Furiosa has freed Joe's five slave wives, stashed them in the war rig, and plans to take them to a "Green Place" that she remembers from her childhood. Her attempted escape sparks a chase by Joe's army of men and vehicles, including the dedicated young War Boy Nux (Nicholas Hoult), tied to his blood bag Max. Joe wants his wives back, Nux is intent on dying in the service of Joe, Max just wants to live through the ordeal, and Furiosa is seeking redemption by freeing the women she had previously helped to subjugate. Max and Furiosa eventually join forces to face the dangers of sand storms, marauders and an unforgiving desert in a chase through desolate terrain.

Directed, co-produced and co-written by original series creator George Miller, Mad Max: Fury Road is two hours of roaring engines, imaginative machinery, post-apocalyptic maniacs, high speed carnage, ridiculous outfits, unbelievable but real stunts, and outrageous destruction. And it's all delivered with loving beauty, a symphony of annihilation where every note contributes to the artistic devastation.

Once the chase begins early in the movie, there is barely any respite. The pauses between grand motorized confrontations are brief, and are mainly there to allow John Seale's cinematography and the Junkie XL music to bring to life the next astonishing tableau in a destroyed world. The seemingly barren desert is filled the expected sand dunes and mammoth sandstorms, but also surprises ranging from elegant rock formations to hostile swamps. These serve up a variety of scenic obstacle courses to mix-up the succession of skirmishes between Joe's army and Furiosa's small group of escapees.

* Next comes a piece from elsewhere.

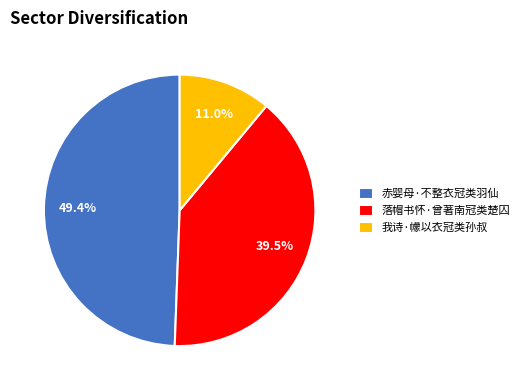

Which has a higher value, 我诗·幪以衣冠类孙叔 or 落帽书怀·曾著南冠类楚囚?

落帽书怀·曾著南冠类楚囚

Most of the stunts are real, Miller only rarely resorting to CGI, and the madness of the physical execution is evident on the screen. Miller also makes sure to drop in a not insubstantial amount of mean humour amidst all the violence, with the chain connecting Max and Nux used a great prop to complicate the early battle skirmishes. Within Immortan Joe's army vehicles, a tireless heavy metal guitarist and a troop of drummers provide an insanely funny soundtrack of death.

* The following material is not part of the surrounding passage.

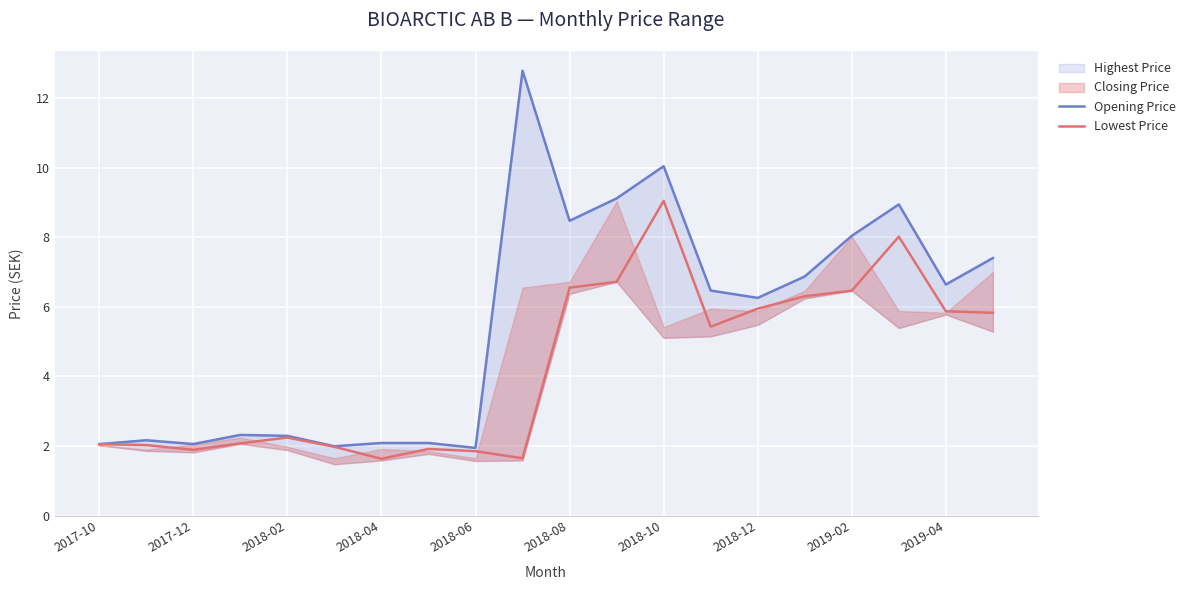

What is the lowest value of the Lowest Price series?

1.6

In the few context-setting scenes and even fewer lines of dialogue, the premise is sketched in with sufficient details to bring the story to life. The Citadel is an old fashioned dictatorship with an unhinged ruler who wields control by manipulating natural resources, while lining up his sons as his successors. Immortan Joe has a harem and slaves at his disposal, and is worshipped as a deity. His pale faced War Boys seek death in battle as their most glorious contribution to their ruler. In short, Miller looks at the future and finds a simple extrapolation of the past and the present.

Furiosa was born in the Green Place but was captured at a young age and grew up at the Citadel, and now carries the weight of guilt for having helped Joe consolidate his power. Somewhere along the line, she also lost an arm, but that would never slow her down. Max, meanwhile, is still suffering living nightmares due to his past failures, and just wants to be alone. Mad Max: Fury Road is ultimately more about Furiosa than Max, and Charlize Theron carves out a performance full of grim determination, worthy of facing down the worst that the dystopian future can throw at her.

A crazily ambitious project, Mad Max: Fury Road ranks among the grandest, most thrilling vehicular mayhem movies of all time.